Dengan wajah agak pucat dan bibir bergetar, istrinya
menjawab,”uang itu kuletakkan ditempat yang aman. Beberapa hari lagi akan
kuambil. InsyaAllah.”
Adzan Shubuh tiba-tiba berkumandang. Istrinya menarik napas
lega.
Farukh bergegas berwudhu’,lalu keluar sambil bertanya,”mana
Rabi’ah?
“Dia sudah berangkat lebih dahulu ke masjid?”jawab istrinya.
Setibanya dimasjid, ruangan sudah penuh. Para jama’ah
mengelilingi seorang guru yang sedang mengajar mereka.Farukh berusaha melihat
wajah guru itu, namun tidak berhasil karena padatnya jamaah. Ia terheran-heran
melihat ketekunan mereka mengikuti majelis syaikh tersebut.

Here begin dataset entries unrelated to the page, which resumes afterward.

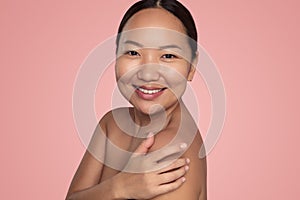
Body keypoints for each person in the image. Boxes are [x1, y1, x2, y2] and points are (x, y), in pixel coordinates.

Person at [66, 0, 207, 199]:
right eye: (133, 53)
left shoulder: (171, 155)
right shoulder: (111, 125)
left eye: (168, 56)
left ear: (192, 66)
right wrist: (119, 187)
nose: (148, 75)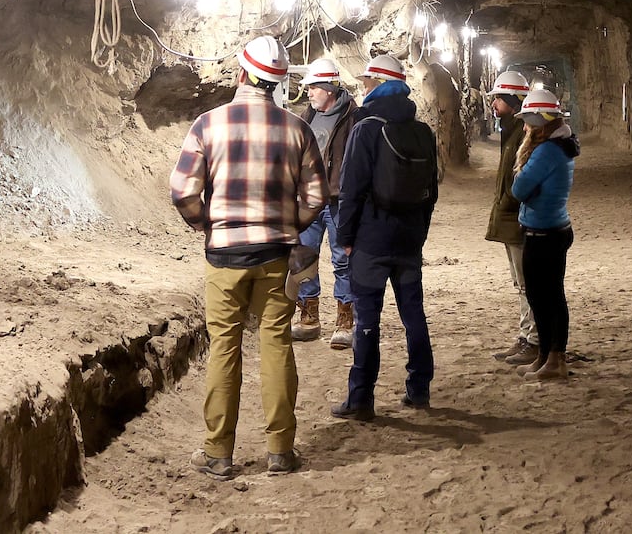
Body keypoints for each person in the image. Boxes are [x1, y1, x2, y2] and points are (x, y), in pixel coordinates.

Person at [170, 35, 328, 479]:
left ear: (241, 73)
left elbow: (183, 191)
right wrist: (289, 225)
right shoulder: (297, 128)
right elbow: (317, 194)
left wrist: (205, 223)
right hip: (276, 255)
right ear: (277, 83)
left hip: (224, 256)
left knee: (225, 347)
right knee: (276, 342)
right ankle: (280, 450)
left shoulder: (208, 124)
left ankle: (219, 453)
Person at [331, 53, 438, 421]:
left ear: (376, 84)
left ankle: (361, 399)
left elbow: (350, 190)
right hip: (408, 239)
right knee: (414, 315)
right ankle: (419, 389)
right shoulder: (423, 132)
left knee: (367, 321)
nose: (362, 88)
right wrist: (418, 234)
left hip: (371, 241)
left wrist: (345, 237)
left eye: (365, 82)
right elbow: (431, 192)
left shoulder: (366, 129)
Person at [509, 87, 580, 381]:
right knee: (546, 296)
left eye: (528, 120)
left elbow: (519, 189)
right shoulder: (559, 147)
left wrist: (523, 177)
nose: (524, 126)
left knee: (546, 297)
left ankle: (554, 359)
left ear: (540, 121)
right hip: (553, 228)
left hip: (544, 233)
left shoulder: (547, 152)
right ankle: (547, 356)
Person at [290, 57, 358, 348]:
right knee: (303, 257)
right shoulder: (307, 115)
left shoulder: (354, 117)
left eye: (313, 87)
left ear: (328, 88)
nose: (308, 92)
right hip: (308, 199)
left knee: (343, 260)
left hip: (338, 201)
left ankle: (345, 319)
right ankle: (309, 316)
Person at [484, 70, 539, 366]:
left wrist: (508, 203)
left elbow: (521, 180)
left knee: (527, 283)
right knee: (520, 283)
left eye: (497, 99)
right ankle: (525, 337)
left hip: (517, 219)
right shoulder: (511, 131)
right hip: (509, 217)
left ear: (512, 101)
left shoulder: (523, 133)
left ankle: (533, 340)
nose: (493, 103)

“Siapakah dia sebenarnya? Tanya Farukh kepada salah seorang
jamaah.
“Orang yang engkau lihat itu adalah seorang alim besar.
Majelisnya dihadiri oleh Malik bin Anas, Sufyan ats-Tsauri, Laits bin Sa’ad,
dan lainnya. Disamping itu, dia sangat dermawan dan bijaksana. Dia mengajar dan
mengharapkan ridha Allah semata,”jawab orang itu.
“Siapakah namanya?”tanya Farukh.
“Rabi’ah ar-Ra’yi.”
“Rabi’ah ar-Ra’yi.?” Tanya Farukh keheranan.
“Benar.”
“Dari manakah dia berasal?”
“Dia putra Farukh, Abu Abdurrahman. Dia dilahirkan tak lama
setelah ayahnya meninggalkan Madinah sebagai Mujahid fi sabilillah. Ibunyalah
yang membesarkan dan mendidiknya,”orang itu menjelaskan.
Tanpa terasa air mata Farukh menetes karena gembira. Ketika
kembali kerumah ia segera menemui istrinya. Melihat suaminya menangis, sang
istri bertanya,”ada apa , wahai Abu Abdurrahman?”
“Tidak apa-apa. Saya melihat Rabi’ah berada dalam kedudukan
dan kehormatan yang tinggi yang tidak kulihat pada orang lain,”jawab Farukh.
Ibu Rabi’ah melihat hal itu sebagai kesempatan untuk menjelaskan
amanat suaminya berupa uang 30.000 dinar. Ia segera berkata, ”Manakah yang
lebih baik dan kau sukai antara uang 30.000 dinar atau ilmu dan kehormatan yang
telah dicapai putramu?”
“Demi Allah, inilah yang lebih kusukai daripada dunia dan
segala isinya,”Jawab Farukh.
“Ketahuilah suamiku. Aku telah menghabiskan semua harta yang
engkau amanatkan untuk biaya pendidikan putra kita. Apakah engkau rela dengan
apa yang telah kulakukan? Tanya ibu Rabi’ah.
“Aku rela dan berterima kasih atas namaku dan nama seluruh
kaum muslimin,”jawab Farukh gembira.